====== INPUT RECORDS ======

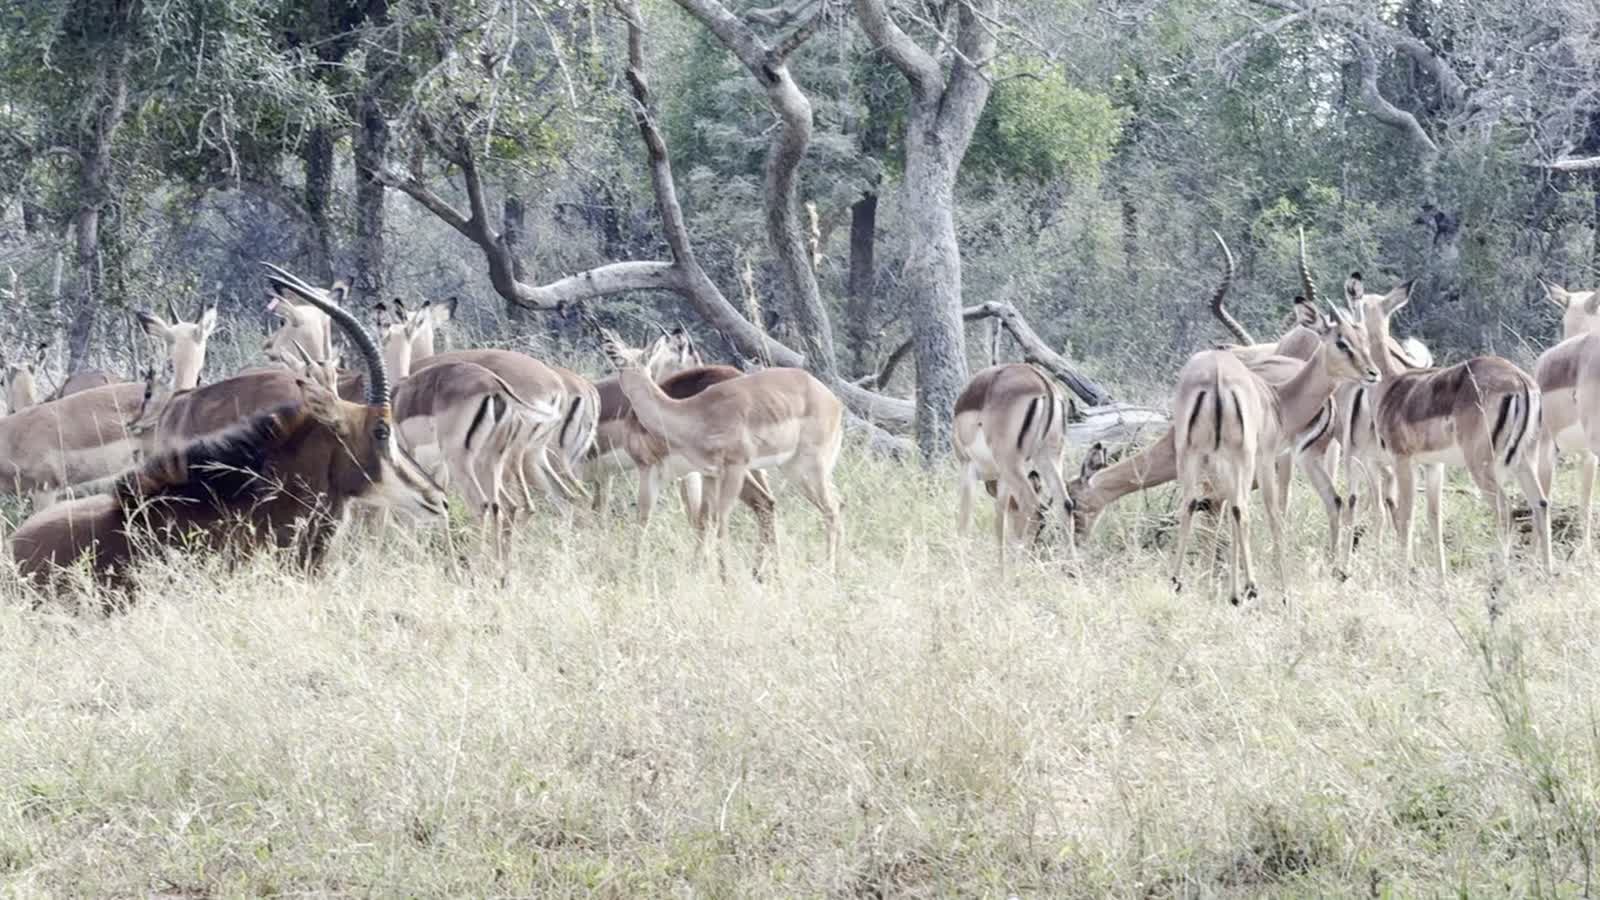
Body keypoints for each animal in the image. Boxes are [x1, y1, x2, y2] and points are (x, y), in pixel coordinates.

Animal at [601, 338, 844, 574]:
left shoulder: (734, 468)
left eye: (623, 360)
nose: (609, 350)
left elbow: (721, 519)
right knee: (832, 502)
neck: (695, 414)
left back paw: (826, 571)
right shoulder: (710, 474)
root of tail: (833, 400)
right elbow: (707, 518)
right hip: (795, 469)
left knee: (829, 509)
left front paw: (725, 576)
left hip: (811, 467)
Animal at [953, 363, 1074, 566]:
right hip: (1049, 456)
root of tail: (1043, 382)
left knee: (1033, 506)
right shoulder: (1002, 480)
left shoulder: (967, 468)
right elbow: (999, 524)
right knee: (1065, 504)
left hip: (1012, 464)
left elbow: (964, 522)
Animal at [1168, 298, 1380, 602]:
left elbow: (1224, 515)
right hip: (1245, 457)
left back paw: (1176, 581)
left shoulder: (1225, 462)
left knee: (1191, 504)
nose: (1373, 373)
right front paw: (1279, 590)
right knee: (1242, 509)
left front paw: (1231, 590)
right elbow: (1273, 514)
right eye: (1342, 342)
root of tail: (1216, 376)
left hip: (1190, 453)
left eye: (1363, 338)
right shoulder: (1267, 458)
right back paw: (1253, 587)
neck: (1278, 400)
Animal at [1356, 279, 1551, 575]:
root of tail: (1520, 381)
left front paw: (1402, 575)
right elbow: (1434, 518)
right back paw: (1546, 574)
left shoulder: (1403, 460)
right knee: (1540, 504)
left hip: (1482, 465)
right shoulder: (1434, 465)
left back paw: (1500, 577)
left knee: (1505, 512)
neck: (1391, 386)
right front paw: (1440, 578)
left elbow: (1406, 517)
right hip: (1525, 459)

======

ABOUT THIS EXERCISE | Starting with the first line of the records above and stopping after the line containing "right eye: (1342, 342)", repeat every line exactly and leave out the pictures.

OUTPUT FOR THIS TASK |
Body keypoints for each animal in the image. Boxes are [x1, y1, x2, y2] and points are (x, y), in pixel coordinates.

Animal at [601, 338, 844, 574]:
left shoulder: (734, 468)
left eye: (623, 360)
nose: (609, 350)
left elbow: (721, 519)
right knee: (832, 502)
neck: (695, 414)
left back paw: (826, 571)
right shoulder: (710, 474)
root of tail: (833, 400)
right elbow: (707, 518)
right hip: (795, 469)
left knee: (829, 509)
left front paw: (725, 576)
left hip: (811, 467)
Animal at [953, 363, 1074, 566]:
right hip: (1049, 456)
root of tail: (1043, 382)
left knee: (1033, 506)
right shoulder: (1002, 480)
left shoulder: (967, 468)
right elbow: (999, 524)
right knee: (1065, 504)
left hip: (1012, 464)
left elbow: (964, 522)
Animal at [1168, 298, 1380, 602]:
left elbow: (1224, 515)
right hip: (1245, 457)
left back paw: (1176, 581)
left shoulder: (1225, 462)
left knee: (1191, 504)
nose: (1373, 373)
right front paw: (1279, 590)
right knee: (1242, 509)
left front paw: (1231, 590)
right elbow: (1273, 514)
right eye: (1342, 342)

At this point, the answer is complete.